Does a car battery have MORE storage than a powerwall? Yes.
But the big GOTCHA with this is the following:
1) the Inverters in the car are NOT designed to run that power in the opposite direction for any significant load. This means:
-- a) Tesla will need to design new bidirectional inverters.
-- b) Those inverters will likely add some cost to the car, as they are not are simple as what Tesla has honed in on and produced now
2) you have to have a house setup designed to accept this power - you guys expecting Tesla to put a bunch of 240V connectors in and you string some massive cables back to your breaker box? Even the Tesla wall charger is not designed to accept the power required for something like this. And here is an example:
Our house has 4 x PW 2.0 in it, each one is on a 30A 240V circuit (120A 240V total). That's the BARE MINIMUM to run our electric oven and either one AC, or the two AC units alone (but not the oven), and then various other lower-power devices.

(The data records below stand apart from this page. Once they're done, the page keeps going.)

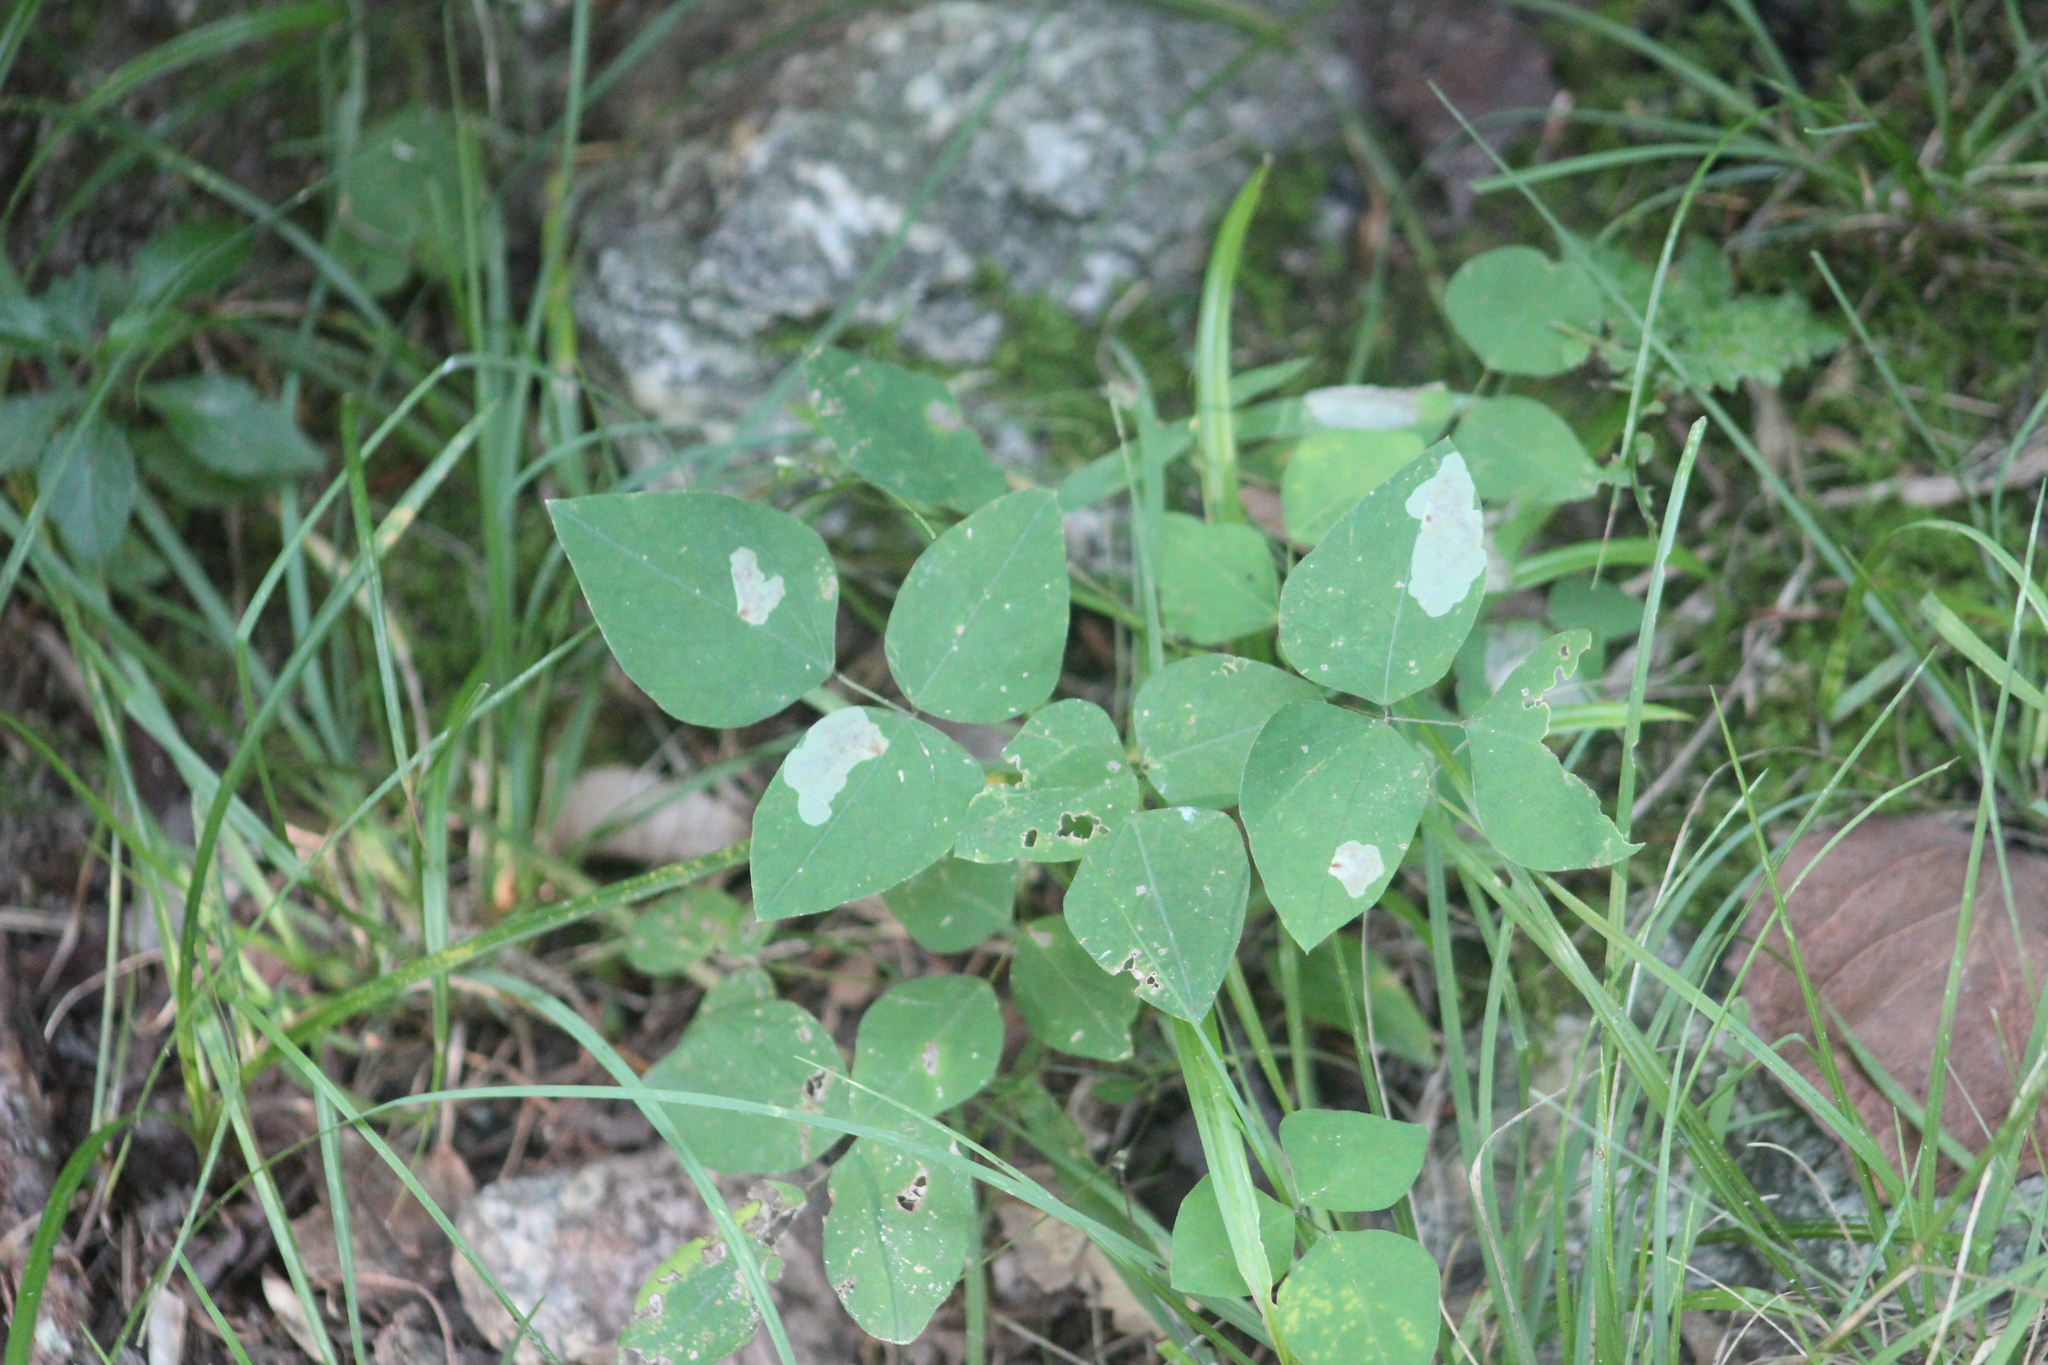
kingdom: Plantae
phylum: Tracheophyta
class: Magnoliopsida
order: Fabales
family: Fabaceae
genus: Amphicarpaea
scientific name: Amphicarpaea bracteata
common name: American hog peanut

To run that kind of power that 4 PW2s provide you would need at minimum a set of 1-gauge copper wires connecting from your entry point from the car to the house. THAT IS NOT small. It's a lot larger than the wires in your wall charger (4-gauge).

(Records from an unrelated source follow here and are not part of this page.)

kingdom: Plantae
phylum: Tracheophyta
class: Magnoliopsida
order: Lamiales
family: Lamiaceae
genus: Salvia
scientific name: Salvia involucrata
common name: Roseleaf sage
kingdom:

People here are looking at STORAGE CAPACITY (the size of the swimming pool) and completely forgetting POWER OUTPUT (the thickness of the hose).

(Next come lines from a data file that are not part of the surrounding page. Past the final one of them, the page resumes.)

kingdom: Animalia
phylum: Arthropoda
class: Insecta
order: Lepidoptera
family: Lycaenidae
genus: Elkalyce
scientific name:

For any meaningful power output, the inverters need to be beefed up, and you need a substantial mechanism to access that power (i.e. thick wires back to a bidirectional wall charger or a lot of big ports on the car).
If Tesla implements V2G/H I would expect it will be limited to something like 5-7kw output (i.e. one powerwall power output). It will be helpful for something like a disaster, but it's not going to replace powerwalls unless someone is willing to pay for a VERY beefy inverter + cabling setup.
Things like the Ford F150 aren't setup either to run a whole house. They are "partial home" backup solutions
Also you still need a gateway/switch to disconnect the power back up for the grid. Ford's is $4000 not including installation. The installation is estimated. $3.5-$10K. Also, charger also needs to be beefier to handle the higher current. At best you get a partial home solution so the breaker panel needs to split the load as well.
Anyone that thinks this is simple should watch Tom M's video on this subject. It really lays out the complexity/cost of doing this.
I would be happy with a few 120V plugs in the car for critical things during a power outage. Simple.